= Om Prakash Gandhi =

Indian social worker

Om Prakash Gandhi (official name Om Prakash Poswal) (born 1 February 1942) is a social worker from the Indian State of Haryana dedicated to the cause of girl child education.

He was born in a Gurjar farmer family in Madhobans village in Yamunanagar district in Haryana and completed his school education from Mukand Lal Senior Secondary School, Radaur. He obtained the B Sc degree from Agra University. After securing MSc degree in physics from Meerut University (Uttar Pradesh), he joined Gurjar Degree College (since renamed as Gochar Mahavidhyalaya) at Rampur Maniharan in Saharanpur district of Uttar Pradesh as a lecturer. After 20 years of service in the college, he resigned his job to work in the field of women education. He formed the Kanya Vidhya Pracharni Sabha, a society to spread awareness about education among girls at Khadri village, in 1984 and under the aegis of the Sabha founded the Gurjar Kanya Vidhya Mandir School in Devdhar village in Yamunanagar district in Haryana. The Sabha has also established Gurjar Kanya Gurukul Mahavidyalaya, Yamuna Nagar a higher education institution for girls. On 14 January 2022, Haryana Chief Minister Manohar Lal Khattar laid the foundation stone of a new institution Samrat Mihir Bhoj Gurukul Vidyapeeth being established under the patronage of Om Praksh Gandhi.

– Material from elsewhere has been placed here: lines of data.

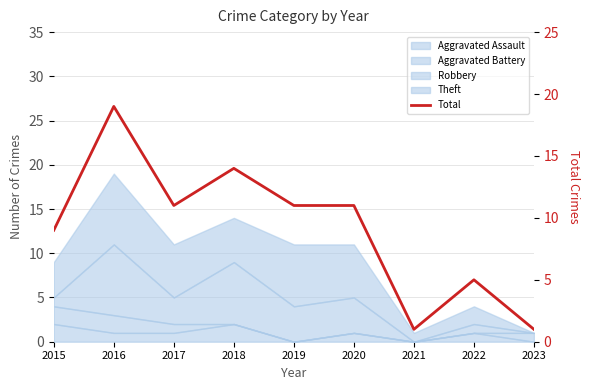

Reading right to left, what are all the values shown in this chart?

2023=1	2022=5	2021=1	2020=11	2019=11	2018=14	2017=11	2016=19	2015=9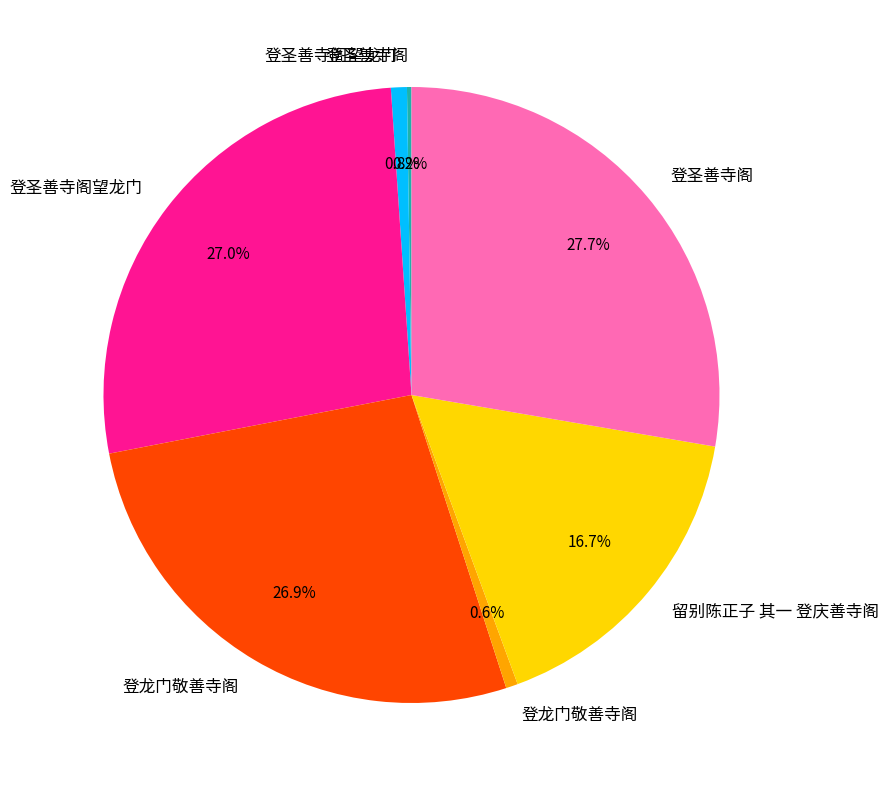

Is there a majority slice in this chart?

No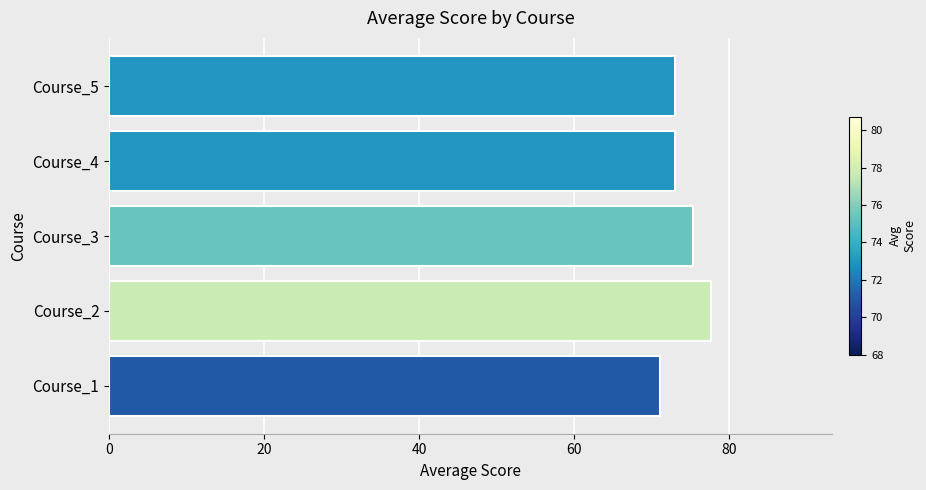

The value at Course_4 is 44.6. True or false?

False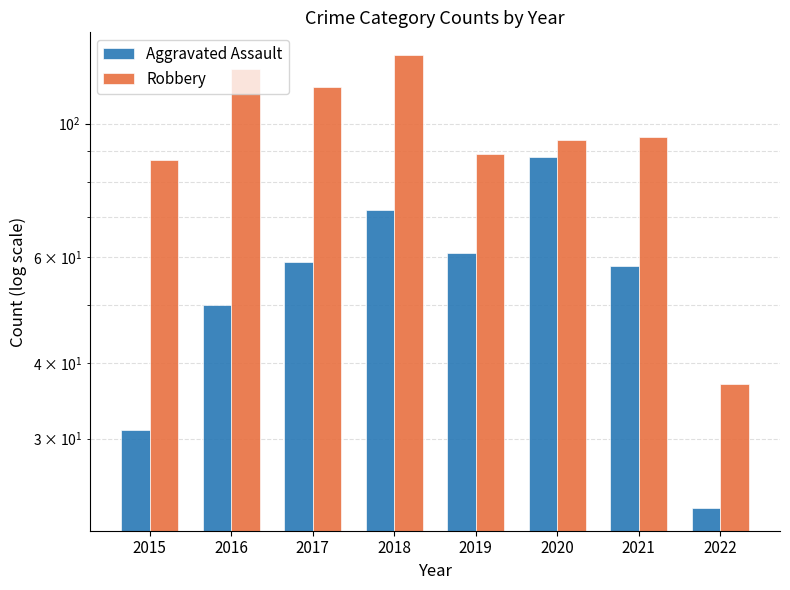

How many data points in Robbery are less than 95?

4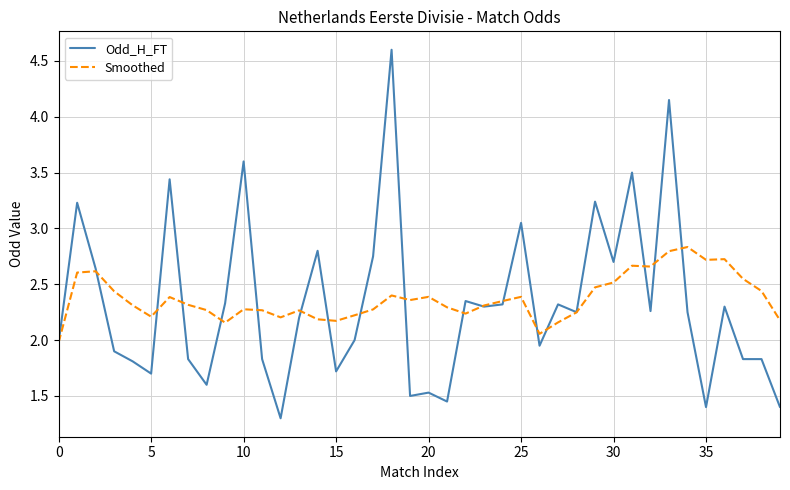

Which series has the widest spread of values?

Odd_H_FT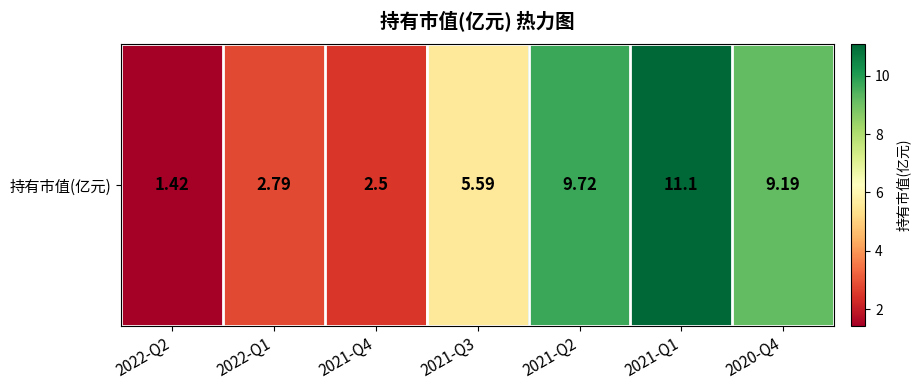

The chart shows a value of 2.0 at 2021-Q2. True or false?

False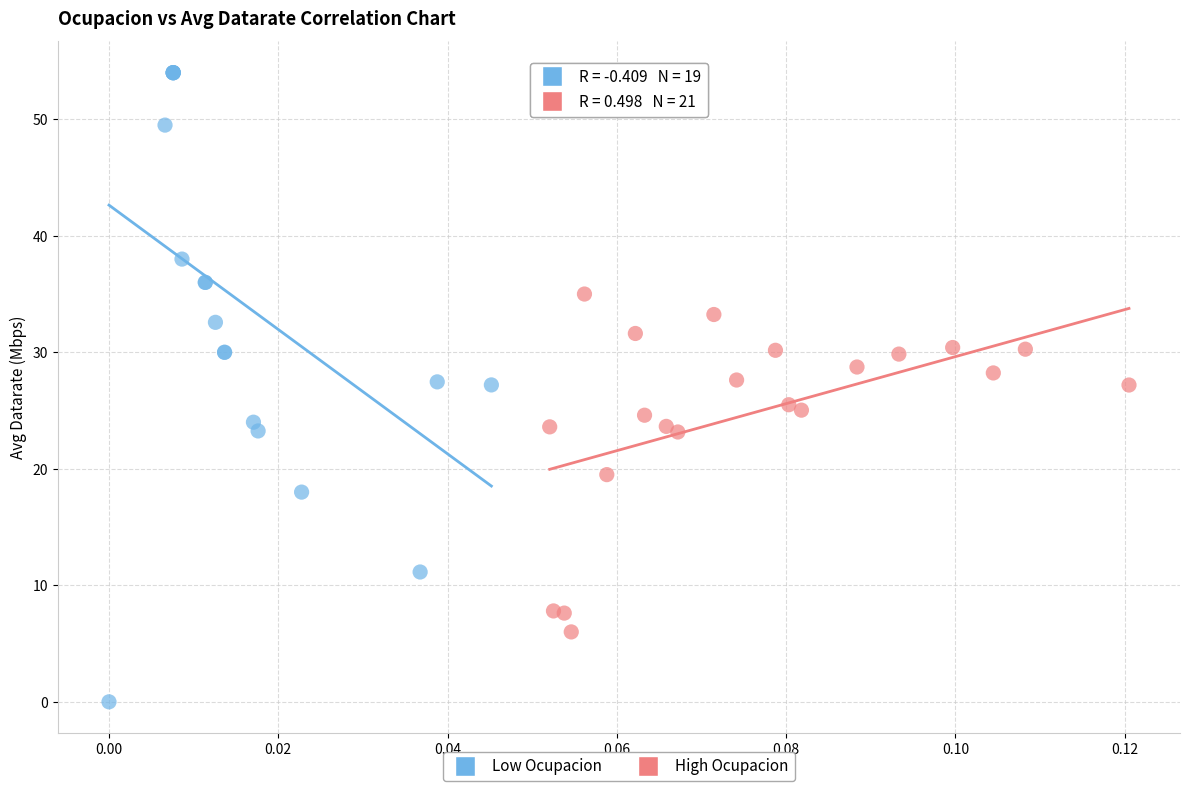

Which series reaches the minimum Y coordinate?

Low Ocupacion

==Recognition: Padma Shri==

In the year 2022, the government of India conferred the Padma Shri Award, the third highest award in the Padma series of awards, on Om Prakash Gandhi for his distinguished service in the field of social work. The award is in recognition of his service as a "Social Worker from Haryana dedicated to the cause of girl child education".